Flag / Env Var Purpose Default
CONSOLE_FEATURE_FLAGS Enables UI modules (runs, downloads, policies, telemetry). Telemetry panel requires telemetry. runs,downloads,policies
CONSOLE_METRICS_ENABLED Exposes /metrics for Prometheus scrape. true
CONSOLE_METRICS_VERBOSE Emits additional batching metrics (ui_telemetry_*). false
CONSOLE_LOG_LEVEL Minimum log level (Information, Debug). Use Debug for incident sampling. Information
CONSOLE_METRICS_SAMPLING (planned) Controls front-end span sampling ratio. Document once released. 0.05
OTEL_EXPORTER_OTLP_ENDPOINT Collector URL; supports HTTPS. unset
OTEL_EXPORTER_OTLP_HEADERS Comma-separated headers (auth). unset
OTEL_EXPORTER_OTLP_INSECURE Allow HTTP (dev only). false
OTEL_SERVICE_NAME Service tag for traces/logs. Set to stellaops-console. auto
CONSOLE_TELEMETRY_SSE_ENABLED Enables /console/telemetry SSE feed for dashboards. true

Feature flag changes should be tracked in release notes and mirrored in /docs/ui/navigation.md (shortcuts may change when modules toggle).

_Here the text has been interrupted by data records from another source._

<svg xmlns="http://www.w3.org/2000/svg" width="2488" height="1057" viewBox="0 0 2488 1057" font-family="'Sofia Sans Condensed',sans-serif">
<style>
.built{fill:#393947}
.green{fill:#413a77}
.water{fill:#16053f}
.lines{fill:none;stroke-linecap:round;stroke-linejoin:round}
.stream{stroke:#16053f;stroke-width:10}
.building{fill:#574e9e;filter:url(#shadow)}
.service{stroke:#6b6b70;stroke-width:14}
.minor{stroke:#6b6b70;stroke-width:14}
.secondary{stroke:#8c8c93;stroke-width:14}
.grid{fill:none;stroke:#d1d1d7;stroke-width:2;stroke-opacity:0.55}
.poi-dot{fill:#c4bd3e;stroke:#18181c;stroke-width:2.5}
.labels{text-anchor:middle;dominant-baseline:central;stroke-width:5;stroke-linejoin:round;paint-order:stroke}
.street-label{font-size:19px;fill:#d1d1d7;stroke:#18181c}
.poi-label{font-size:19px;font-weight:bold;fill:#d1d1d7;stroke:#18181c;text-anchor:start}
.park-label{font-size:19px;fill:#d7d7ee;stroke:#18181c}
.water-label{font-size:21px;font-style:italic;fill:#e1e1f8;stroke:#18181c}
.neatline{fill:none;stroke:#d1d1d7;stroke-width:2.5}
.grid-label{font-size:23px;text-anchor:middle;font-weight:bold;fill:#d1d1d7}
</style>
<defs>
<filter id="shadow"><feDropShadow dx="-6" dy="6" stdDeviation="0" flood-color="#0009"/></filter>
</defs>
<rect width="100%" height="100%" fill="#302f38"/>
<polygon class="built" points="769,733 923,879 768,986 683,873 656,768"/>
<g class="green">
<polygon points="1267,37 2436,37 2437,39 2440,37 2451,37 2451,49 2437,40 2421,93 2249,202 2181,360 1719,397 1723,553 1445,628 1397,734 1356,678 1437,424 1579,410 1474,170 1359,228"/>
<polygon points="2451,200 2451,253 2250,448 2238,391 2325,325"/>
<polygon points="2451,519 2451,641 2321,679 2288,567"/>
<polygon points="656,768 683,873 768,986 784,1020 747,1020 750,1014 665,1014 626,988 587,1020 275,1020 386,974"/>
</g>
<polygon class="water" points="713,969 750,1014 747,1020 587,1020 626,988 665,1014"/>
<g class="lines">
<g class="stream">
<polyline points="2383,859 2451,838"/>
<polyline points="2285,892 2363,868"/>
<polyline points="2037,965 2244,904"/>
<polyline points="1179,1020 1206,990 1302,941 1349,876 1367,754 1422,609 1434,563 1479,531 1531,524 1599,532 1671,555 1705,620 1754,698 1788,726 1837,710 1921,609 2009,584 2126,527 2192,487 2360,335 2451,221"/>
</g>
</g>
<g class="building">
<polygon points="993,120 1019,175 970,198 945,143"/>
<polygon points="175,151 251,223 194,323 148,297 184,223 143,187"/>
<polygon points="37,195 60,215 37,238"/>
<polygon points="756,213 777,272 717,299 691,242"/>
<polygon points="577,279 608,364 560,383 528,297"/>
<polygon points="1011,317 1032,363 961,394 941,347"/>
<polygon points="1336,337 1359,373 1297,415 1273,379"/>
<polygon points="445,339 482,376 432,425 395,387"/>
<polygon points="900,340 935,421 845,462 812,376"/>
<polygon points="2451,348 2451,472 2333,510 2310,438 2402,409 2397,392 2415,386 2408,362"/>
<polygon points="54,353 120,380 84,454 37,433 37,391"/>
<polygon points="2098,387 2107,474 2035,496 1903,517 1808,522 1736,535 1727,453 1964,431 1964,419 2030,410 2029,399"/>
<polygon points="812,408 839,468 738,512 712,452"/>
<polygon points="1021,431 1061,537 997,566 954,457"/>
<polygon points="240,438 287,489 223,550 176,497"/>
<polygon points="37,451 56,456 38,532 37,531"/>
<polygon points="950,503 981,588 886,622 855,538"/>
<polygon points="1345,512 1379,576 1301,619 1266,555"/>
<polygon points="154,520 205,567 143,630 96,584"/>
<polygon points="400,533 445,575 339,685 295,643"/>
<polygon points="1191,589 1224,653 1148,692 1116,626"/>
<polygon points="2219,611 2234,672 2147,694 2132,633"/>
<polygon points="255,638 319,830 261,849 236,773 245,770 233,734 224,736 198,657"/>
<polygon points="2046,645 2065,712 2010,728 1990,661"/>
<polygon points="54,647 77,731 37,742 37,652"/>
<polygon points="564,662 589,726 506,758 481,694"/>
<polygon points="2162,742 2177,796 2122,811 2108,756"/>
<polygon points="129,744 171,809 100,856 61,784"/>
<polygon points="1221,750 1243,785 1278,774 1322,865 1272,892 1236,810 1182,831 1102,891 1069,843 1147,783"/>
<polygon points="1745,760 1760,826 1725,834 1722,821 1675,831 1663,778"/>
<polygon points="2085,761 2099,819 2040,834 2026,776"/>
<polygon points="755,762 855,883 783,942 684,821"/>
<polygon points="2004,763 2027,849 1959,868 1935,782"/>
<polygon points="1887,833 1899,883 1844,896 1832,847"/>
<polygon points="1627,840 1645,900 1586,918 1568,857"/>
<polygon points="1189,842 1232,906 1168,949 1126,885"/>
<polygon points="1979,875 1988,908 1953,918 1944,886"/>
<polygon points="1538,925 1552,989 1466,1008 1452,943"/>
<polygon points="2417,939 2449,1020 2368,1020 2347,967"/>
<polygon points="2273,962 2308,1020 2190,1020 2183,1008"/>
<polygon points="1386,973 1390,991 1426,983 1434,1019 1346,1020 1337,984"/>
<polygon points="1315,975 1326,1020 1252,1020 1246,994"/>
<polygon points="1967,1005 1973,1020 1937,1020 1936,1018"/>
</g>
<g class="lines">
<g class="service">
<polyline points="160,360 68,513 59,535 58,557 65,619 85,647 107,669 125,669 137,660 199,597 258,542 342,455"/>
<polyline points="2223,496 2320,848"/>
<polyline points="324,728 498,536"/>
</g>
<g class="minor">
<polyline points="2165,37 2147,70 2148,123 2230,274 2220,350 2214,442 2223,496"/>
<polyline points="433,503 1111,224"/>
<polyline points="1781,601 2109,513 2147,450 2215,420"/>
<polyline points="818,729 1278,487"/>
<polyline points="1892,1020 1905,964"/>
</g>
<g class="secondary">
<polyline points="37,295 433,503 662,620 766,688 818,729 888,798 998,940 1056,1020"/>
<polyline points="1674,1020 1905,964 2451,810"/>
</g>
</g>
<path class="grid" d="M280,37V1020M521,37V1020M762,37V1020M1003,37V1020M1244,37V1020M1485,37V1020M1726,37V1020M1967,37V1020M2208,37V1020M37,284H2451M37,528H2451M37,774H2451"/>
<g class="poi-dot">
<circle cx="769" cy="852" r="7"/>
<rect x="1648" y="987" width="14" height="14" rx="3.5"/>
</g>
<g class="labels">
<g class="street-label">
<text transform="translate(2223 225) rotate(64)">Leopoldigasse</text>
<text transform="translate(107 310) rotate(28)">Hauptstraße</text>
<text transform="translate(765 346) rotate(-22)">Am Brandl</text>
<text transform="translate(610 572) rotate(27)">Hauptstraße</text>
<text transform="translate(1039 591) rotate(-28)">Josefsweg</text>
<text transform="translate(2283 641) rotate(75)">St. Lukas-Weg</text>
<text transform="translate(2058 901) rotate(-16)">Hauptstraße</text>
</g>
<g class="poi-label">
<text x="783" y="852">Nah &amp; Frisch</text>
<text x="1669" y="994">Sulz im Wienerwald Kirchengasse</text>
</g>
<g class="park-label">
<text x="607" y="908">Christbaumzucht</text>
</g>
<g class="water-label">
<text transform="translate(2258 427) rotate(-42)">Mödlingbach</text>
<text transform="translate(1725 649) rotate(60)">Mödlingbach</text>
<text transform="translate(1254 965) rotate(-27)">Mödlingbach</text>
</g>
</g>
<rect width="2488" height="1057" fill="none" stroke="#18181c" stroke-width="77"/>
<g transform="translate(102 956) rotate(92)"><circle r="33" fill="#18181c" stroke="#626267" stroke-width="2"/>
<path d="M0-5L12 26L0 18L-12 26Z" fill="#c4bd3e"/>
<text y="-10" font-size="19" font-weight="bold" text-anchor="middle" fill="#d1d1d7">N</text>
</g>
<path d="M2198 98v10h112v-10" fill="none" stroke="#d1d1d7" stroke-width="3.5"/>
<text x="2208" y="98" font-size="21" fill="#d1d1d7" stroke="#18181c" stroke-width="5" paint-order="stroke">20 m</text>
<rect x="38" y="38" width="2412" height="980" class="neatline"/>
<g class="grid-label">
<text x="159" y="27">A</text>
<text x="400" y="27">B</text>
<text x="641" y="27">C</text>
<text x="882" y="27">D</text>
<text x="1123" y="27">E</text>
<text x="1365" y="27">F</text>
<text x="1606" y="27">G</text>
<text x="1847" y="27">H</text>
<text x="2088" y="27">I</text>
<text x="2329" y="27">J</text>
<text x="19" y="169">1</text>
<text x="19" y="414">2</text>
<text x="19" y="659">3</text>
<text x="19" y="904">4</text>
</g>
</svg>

8·Offline / Air-Gapped Workflow

  • Mirror the console image and telemetry collector as part of the Offline Kit (see /docs/install/docker.md §4).
  • Scrape metrics locally via curl -k https://console.local/metrics > metrics.prom; archive alongside logs for audits.
  • Use stella offline kit import to keep the downloads manifest in sync; dashboards display staleness using ui_download_manifest_refresh_seconds.
  • When collectors are unavailable, console queues OTLP batches (up to 5min) and exposes backlog through ui_telemetry_queue_depth; export queue metrics to prove no data loss.
  • After reconnecting, run stella console status --telemetry (CLI parity pending; see DOCS-CONSOLE-23-014) or verify ui_telemetry_batch_failures_total resets to zero.
  • Retain telemetry bundles for 30days per compliance guidelines; include Grafana JSON exports in audit packages.

9·Compliance Checklist

  • /metrics scraped in staging & production; dashboards display ui_route_render_seconds, ui_request_duration_seconds, and downloads metrics.
  • OTLP traces/logs confirmed end-to-end (collector, Tempo/Loki).
  • Alert rules from §6 implemented in monitoring stack with runbooks linked.
  • Feature flags documented and change-controlled; telemetry disabled only with approval.
  • DPoP/fresh-auth anomalies correlated with Authority audit logs during drill.
  • Offline capture workflow exercised; evidence stored in audit vault.
  • Screenshots of Grafana dashboards committed once they stabilise (update references).
  • Cross-links verified (docs/deploy/console.md, docs/security/console-security.md, docs/ui/downloads.md, docs/ui/console-overview.md).

10·References

  • /docs/deploy/console.md Metrics endpoint, OTLP config, health checks.
  • /docs/security/console-security.md Security metrics & alert hints.
  • /docs/ui/console-overview.md Telemetry primitives and performance budgets.
  • /docs/ui/downloads.md Downloads metrics and parity workflow.
  • /docs/observability/observability.md Platform-wide practices.
  • /ops/telemetry-collector.md & /ops/telemetry-storage.md Collector deployment.
  • /docs/install/docker.md Compose/Helm environment variables.

Last updated: 2025-10-28 (Sprint23).